It turns out that DNNs are remarkably interpretable.

Maciej Satkiewicz4 Aug 2025 22:18 UTC

12 points

Tensor Networks Interpretability (ML & AI)AI

I recently posted a paper suggesting that deep networks may harbor an implicitly linear model, recoverable via a form of gradient denoising. The method—called excitation pullback—produces crisp, human-aligned features and offers a structural lens on generalization. Just look at the explanations for ImageNet-pretrained ResNet50 on the front page of the paper.

Maciej Satkiewicz4 Aug 2025 22:18 UTC

12 points

8 comments1 min readLW link

Tensor Networks Interpretability (ML & AI)AI

interstice 5 Aug 2025 13:15 UTC
2 points
0
I haven’t fully read through your paper, but from the parts I have read sounds like it might be similar to the neural tangent kernel applied to the case of ReLU networks
- Maciej Satkiewicz 5 Aug 2025 13:18 UTC
  1 point
  0
  Parent
  Actually it is more similar to the lesser known Neural Path Kernel :) Indeed there is a specific product kernel associated with the path space, in that the path space is the RKHS of that kernel.
StefanHex 5 Aug 2025 10:05 UTC
2 points
0
Hmm, I got a couple of questions. Quoting from the abstract,

In this paper we argue that ReLU networks learn an implicit linear model we can actually tap into.

What do you mean with linear model? In particular, do you mean “Actually DNNs are linear”? Because that’s importantly not true, linear models cannot do the things we care about.

We describe that alleged model formally and show that we can approximately pull its decision boundary back to the input space with certain simple modification to the backward pass. The resulting gradients (called excitation pullbacks) reveal high-resolution input- and target-specific features of remarkable perceptual alignment [...]

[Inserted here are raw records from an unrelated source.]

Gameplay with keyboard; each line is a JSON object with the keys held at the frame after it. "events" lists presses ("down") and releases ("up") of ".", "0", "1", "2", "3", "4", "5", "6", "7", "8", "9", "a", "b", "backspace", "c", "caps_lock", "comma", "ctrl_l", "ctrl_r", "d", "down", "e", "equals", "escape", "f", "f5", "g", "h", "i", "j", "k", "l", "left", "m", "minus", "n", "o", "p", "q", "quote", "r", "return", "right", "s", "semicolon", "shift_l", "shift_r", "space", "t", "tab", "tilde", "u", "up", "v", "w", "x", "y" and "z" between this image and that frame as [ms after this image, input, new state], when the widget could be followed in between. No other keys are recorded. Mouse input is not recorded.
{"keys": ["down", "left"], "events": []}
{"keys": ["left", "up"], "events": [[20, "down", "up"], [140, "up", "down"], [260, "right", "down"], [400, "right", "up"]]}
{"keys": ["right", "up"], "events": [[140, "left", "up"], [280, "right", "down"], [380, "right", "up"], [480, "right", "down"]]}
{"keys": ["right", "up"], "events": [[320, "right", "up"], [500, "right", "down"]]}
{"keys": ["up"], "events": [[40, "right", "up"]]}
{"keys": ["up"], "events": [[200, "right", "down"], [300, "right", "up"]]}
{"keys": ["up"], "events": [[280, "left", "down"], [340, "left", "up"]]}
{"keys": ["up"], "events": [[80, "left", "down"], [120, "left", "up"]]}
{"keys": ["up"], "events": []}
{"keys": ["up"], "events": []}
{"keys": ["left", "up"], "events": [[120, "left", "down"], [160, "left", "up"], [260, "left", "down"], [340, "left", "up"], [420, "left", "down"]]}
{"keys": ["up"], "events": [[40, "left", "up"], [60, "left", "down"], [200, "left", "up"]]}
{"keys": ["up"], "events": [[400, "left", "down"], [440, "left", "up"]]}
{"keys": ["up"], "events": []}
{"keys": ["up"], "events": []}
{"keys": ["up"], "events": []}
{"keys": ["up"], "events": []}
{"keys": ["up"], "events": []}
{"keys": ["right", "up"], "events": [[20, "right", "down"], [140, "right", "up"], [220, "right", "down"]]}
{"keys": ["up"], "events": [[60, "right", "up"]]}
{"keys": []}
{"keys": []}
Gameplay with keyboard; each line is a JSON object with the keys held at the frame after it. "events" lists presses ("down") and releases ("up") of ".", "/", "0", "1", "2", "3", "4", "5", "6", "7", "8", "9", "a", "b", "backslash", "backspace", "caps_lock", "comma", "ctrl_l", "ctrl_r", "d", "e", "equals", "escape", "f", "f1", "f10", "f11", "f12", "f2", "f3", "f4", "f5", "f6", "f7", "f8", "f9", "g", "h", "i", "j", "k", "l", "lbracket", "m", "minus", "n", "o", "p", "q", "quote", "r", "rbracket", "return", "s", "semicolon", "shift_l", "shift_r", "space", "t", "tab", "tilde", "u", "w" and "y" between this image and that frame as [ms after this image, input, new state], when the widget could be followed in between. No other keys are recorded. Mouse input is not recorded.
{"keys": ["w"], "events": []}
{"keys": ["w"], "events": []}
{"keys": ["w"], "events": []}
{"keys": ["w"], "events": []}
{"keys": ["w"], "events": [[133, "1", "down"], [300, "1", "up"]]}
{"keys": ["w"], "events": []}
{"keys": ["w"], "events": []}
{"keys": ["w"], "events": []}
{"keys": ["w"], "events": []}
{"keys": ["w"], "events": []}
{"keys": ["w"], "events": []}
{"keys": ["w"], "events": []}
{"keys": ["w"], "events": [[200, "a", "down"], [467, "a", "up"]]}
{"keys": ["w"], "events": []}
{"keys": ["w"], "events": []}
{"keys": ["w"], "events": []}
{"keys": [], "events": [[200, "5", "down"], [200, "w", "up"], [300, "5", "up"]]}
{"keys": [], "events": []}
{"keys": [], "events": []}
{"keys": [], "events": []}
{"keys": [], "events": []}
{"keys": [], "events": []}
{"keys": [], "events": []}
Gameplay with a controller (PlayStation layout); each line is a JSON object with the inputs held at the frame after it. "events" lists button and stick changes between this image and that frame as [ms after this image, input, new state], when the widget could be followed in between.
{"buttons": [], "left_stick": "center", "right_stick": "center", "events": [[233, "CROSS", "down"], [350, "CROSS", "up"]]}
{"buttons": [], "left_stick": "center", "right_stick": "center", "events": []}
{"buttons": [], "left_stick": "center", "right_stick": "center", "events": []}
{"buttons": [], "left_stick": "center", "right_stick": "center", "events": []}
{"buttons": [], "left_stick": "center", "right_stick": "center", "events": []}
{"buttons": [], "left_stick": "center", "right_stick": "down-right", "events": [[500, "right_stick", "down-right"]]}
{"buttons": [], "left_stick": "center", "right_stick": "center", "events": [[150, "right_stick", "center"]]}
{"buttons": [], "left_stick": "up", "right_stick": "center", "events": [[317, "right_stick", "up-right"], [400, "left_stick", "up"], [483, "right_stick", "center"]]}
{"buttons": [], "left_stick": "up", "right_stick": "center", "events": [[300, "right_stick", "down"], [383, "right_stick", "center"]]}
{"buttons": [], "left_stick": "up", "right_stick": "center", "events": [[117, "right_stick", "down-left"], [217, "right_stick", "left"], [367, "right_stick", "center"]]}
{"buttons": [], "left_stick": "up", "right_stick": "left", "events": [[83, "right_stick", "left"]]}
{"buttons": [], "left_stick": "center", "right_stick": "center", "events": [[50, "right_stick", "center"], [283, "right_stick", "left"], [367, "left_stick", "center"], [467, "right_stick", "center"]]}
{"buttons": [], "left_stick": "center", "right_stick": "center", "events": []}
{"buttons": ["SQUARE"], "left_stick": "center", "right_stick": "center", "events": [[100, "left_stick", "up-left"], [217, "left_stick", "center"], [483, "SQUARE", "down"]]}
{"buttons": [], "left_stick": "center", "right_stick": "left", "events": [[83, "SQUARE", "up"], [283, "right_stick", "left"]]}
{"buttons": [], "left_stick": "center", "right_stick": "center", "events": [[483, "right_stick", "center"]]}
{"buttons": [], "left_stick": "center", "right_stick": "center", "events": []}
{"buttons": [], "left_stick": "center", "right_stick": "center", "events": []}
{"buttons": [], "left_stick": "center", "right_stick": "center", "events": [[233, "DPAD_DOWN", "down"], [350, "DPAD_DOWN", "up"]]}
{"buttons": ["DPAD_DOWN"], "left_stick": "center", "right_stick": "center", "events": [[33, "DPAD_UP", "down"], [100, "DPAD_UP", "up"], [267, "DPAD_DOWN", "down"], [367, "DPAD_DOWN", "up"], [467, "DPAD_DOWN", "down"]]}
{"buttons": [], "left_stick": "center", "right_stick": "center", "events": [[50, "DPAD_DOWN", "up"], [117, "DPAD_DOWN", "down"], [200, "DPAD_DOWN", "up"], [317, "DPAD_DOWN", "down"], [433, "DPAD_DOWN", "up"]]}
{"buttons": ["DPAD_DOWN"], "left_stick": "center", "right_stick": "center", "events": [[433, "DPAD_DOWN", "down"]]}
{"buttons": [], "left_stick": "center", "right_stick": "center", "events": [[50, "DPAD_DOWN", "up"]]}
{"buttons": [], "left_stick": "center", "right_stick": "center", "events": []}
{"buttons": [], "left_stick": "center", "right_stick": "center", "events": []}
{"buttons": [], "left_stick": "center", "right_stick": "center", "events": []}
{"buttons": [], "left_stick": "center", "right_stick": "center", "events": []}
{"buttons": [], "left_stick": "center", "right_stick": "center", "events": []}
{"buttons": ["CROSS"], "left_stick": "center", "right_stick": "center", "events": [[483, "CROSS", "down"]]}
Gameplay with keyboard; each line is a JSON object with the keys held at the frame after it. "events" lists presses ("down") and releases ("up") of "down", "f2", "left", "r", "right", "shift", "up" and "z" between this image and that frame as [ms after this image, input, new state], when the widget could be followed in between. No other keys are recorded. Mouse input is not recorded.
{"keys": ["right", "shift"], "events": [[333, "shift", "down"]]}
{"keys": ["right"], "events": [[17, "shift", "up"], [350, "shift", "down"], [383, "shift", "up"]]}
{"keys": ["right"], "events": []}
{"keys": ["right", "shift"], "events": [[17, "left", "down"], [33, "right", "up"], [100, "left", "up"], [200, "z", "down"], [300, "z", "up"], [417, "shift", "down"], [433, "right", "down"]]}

Figure 1 is less strong evidence than one might initially think. Various saliency map techniques fell for interpretability illusions in the past, see the canonical critique here.

That said, I haven’t read your full paper. Do you still think your method is working after considering the saliency map illusions?

Also, I want to reward people thinking of new interpretability ideas and talking about them, thank you for doing so!
- Maciej Satkiewicz 5 Aug 2025 11:01 UTC
  1 point
  0
  Parent
  Hi, thanks for comment!
  By “linear” I mean linear in the feature space, just like kernel machines are considered “linear” under specific data embedding.
  
  Regarding saliency maps, I still think my method can be considered faithful, in fact the whole theoretical toolset I develop serves to argue for the faithfulness of excitation pullbacks, in particular the Hypothesis 1. I argue that the model approximates a kernel machine in the path space exactly to motivate why excitation pullbacks might be faithful, i.e. they reveal the decision boundary of the more regular underlying model, pointing where the gradient noise comes from exactly (in short, I claim that gradients are noisy because they correspond to rank-1 tensors in the feature space, but the network actually learns a higher-rank feature map).
  Also notice that I perform just 5 steps of rudimentary gradient ascent in the pixel space with no additional regularisation, immediately achieving very sensible-looking results that are both input- and target-specific. Arguably the highlighted features are exactly those that humans would highlight when asked to accentuate the most salient features predicting given class.
the gears to ascension 5 Aug 2025 1:31 UTC
2 points
0
it’s only locally linear, and the nonlinearity is a lot of what’s interesting. but this does seem like a pretty cool general idea.
- Maciej Satkiewicz 5 Aug 2025 5:46 UTC
  1 point
  0
  Parent
  To be precise what I meant by “implicitly linear” is a model that is globally linear in the feature space, after transforming inputs with a fixed map. In other words—a kernel machine. The claim is that ReLU networks approximate a particular, computable kernel machine during training.
anaguma 4 Aug 2025 22:30 UTC
1 point
2
Idk, this seem fairly limited. I’d be excited for work which extends this beyond image models.
- Maciej Satkiewicz 4 Aug 2025 22:50 UTC
  2 points
  0
  Parent
  That’s fair—the current work focuses on vision models. But I’d argue it provides a concrete mechanism that could generalize to other domains. The idea that a hidden linear model lives within the activation structure isn’t specific to images; what’s needed next is to recover and validate it in text or multimodal settings.
  
  In other words: yes, it’s scoped, but it opens a door.